Problem: Unclear demand patterns and inconsistent staffing
Rushes feel chaotic, slower hours are overstaffed, and labor costs drift upward.
Data initiative: Build daypart demand forecasting from POS timestamps, ticket counts, and local event calendars.
Business result: Schedules align with real demand, service speed improves, and labor is used more efficiently.
Problem: Rising waste and inventory surprises
Popular items stock out while perishables expire, reducing margin and guest trust.
Data initiative: Create SKU-level inventory tracking and reorder signals tied to historical sales velocity.
Business result: Fewer stockouts, lower spoilage, and tighter cost control across high-volume items.

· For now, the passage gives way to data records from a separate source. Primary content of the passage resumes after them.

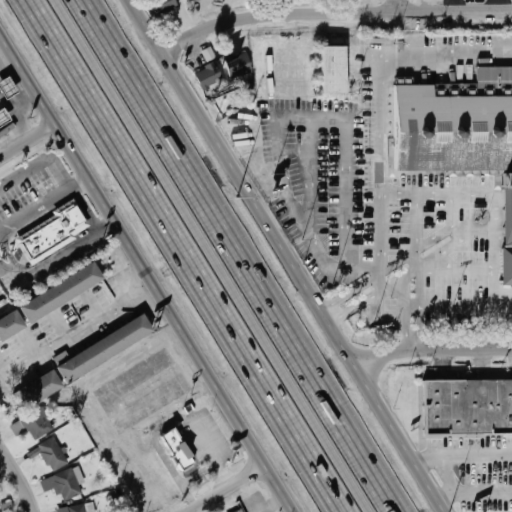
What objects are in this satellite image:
building: (191, 0)
building: (192, 0)
road: (379, 0)
road: (398, 1)
building: (162, 6)
building: (162, 6)
road: (395, 6)
road: (354, 7)
road: (333, 14)
road: (413, 34)
road: (447, 55)
building: (238, 64)
building: (238, 65)
building: (332, 70)
building: (333, 70)
road: (27, 75)
building: (208, 77)
building: (209, 77)
building: (7, 87)
building: (7, 88)
road: (17, 95)
road: (12, 116)
building: (3, 117)
road: (276, 117)
road: (383, 117)
building: (455, 132)
road: (28, 135)
building: (459, 135)
road: (71, 146)
road: (38, 164)
road: (78, 179)
road: (68, 185)
road: (100, 197)
road: (33, 206)
road: (84, 207)
road: (106, 225)
road: (288, 229)
building: (53, 232)
building: (54, 233)
road: (214, 255)
road: (239, 255)
road: (186, 256)
road: (288, 256)
road: (41, 266)
road: (351, 289)
road: (403, 289)
building: (61, 292)
building: (61, 292)
road: (355, 303)
building: (10, 324)
building: (10, 325)
road: (77, 329)
road: (419, 332)
road: (408, 333)
building: (102, 348)
building: (103, 348)
road: (451, 352)
road: (368, 353)
road: (203, 365)
road: (379, 369)
building: (41, 387)
building: (37, 389)
building: (467, 406)
building: (468, 406)
building: (33, 424)
road: (195, 427)
building: (178, 450)
building: (50, 454)
road: (463, 455)
road: (5, 464)
road: (170, 466)
road: (201, 473)
road: (20, 476)
building: (69, 482)
road: (228, 488)
road: (474, 492)
road: (189, 497)
building: (78, 508)
building: (238, 511)
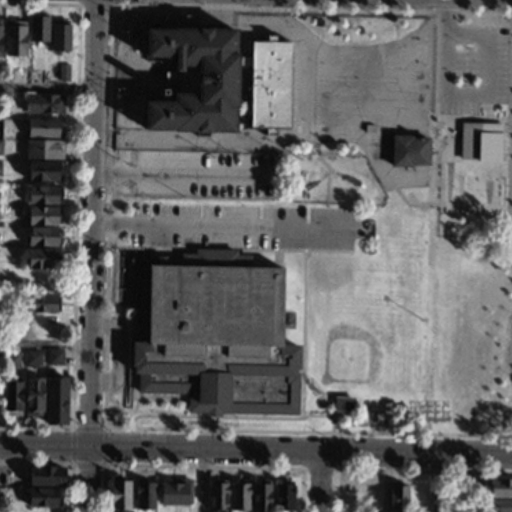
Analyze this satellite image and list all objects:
road: (111, 2)
road: (130, 11)
road: (511, 16)
building: (38, 28)
building: (38, 28)
building: (0, 31)
building: (0, 34)
building: (59, 35)
building: (60, 35)
building: (15, 37)
building: (14, 38)
road: (70, 42)
parking lot: (468, 66)
building: (60, 72)
building: (63, 72)
building: (194, 79)
building: (216, 81)
building: (270, 84)
road: (47, 89)
park: (359, 89)
road: (469, 92)
road: (241, 98)
building: (0, 101)
building: (1, 102)
building: (43, 103)
road: (430, 103)
building: (43, 104)
road: (510, 116)
building: (44, 127)
building: (43, 128)
building: (368, 128)
building: (482, 140)
building: (481, 141)
building: (0, 146)
building: (0, 146)
building: (43, 149)
building: (43, 149)
building: (408, 150)
building: (409, 150)
road: (319, 158)
road: (432, 158)
road: (442, 159)
road: (474, 164)
building: (0, 165)
building: (44, 170)
road: (329, 170)
building: (44, 171)
road: (179, 175)
parking lot: (206, 175)
building: (42, 194)
building: (44, 195)
road: (511, 203)
road: (447, 205)
building: (42, 215)
building: (43, 216)
road: (92, 222)
road: (222, 223)
parking lot: (241, 226)
park: (470, 231)
building: (41, 236)
building: (43, 236)
road: (228, 248)
building: (41, 258)
building: (43, 258)
building: (42, 303)
building: (214, 334)
building: (214, 334)
road: (303, 334)
road: (45, 346)
park: (364, 349)
road: (118, 352)
road: (127, 354)
building: (54, 356)
building: (54, 357)
building: (32, 358)
building: (11, 359)
building: (32, 359)
building: (33, 396)
building: (33, 397)
building: (13, 398)
building: (12, 399)
road: (147, 399)
building: (56, 400)
building: (56, 400)
building: (342, 403)
building: (343, 403)
road: (221, 417)
road: (497, 421)
road: (132, 423)
road: (104, 427)
traffic signals: (89, 444)
road: (255, 449)
road: (60, 462)
road: (201, 465)
road: (337, 467)
road: (402, 470)
building: (45, 475)
building: (46, 475)
road: (88, 478)
road: (203, 479)
road: (323, 482)
road: (434, 483)
building: (500, 487)
building: (500, 489)
building: (176, 491)
building: (176, 491)
building: (144, 494)
building: (119, 495)
building: (144, 495)
building: (217, 495)
building: (217, 495)
building: (260, 495)
building: (239, 496)
building: (260, 496)
building: (283, 496)
building: (43, 497)
building: (239, 497)
building: (283, 497)
building: (398, 497)
building: (43, 498)
building: (398, 499)
building: (498, 505)
building: (498, 506)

Problem: Limited visibility into menu profitability
Best-selling drinks are not always the most profitable, and pricing changes are hard to justify.
Data initiative: Implement contribution margin reporting by product, modifier, and daypart.
Business result: Menu decisions become objective, promotions are smarter, and average ticket quality increases.
Problem: Loyalty data exists but is underused
Marketing stays broad, repeat visits plateau, and customer lifetime value is hard to grow.
Data initiative: Segment guests by visit cadence and basket behavior, then launch targeted retention campaigns.
Business result: Higher repeat frequency, more relevant offers, and stronger long-term customer value.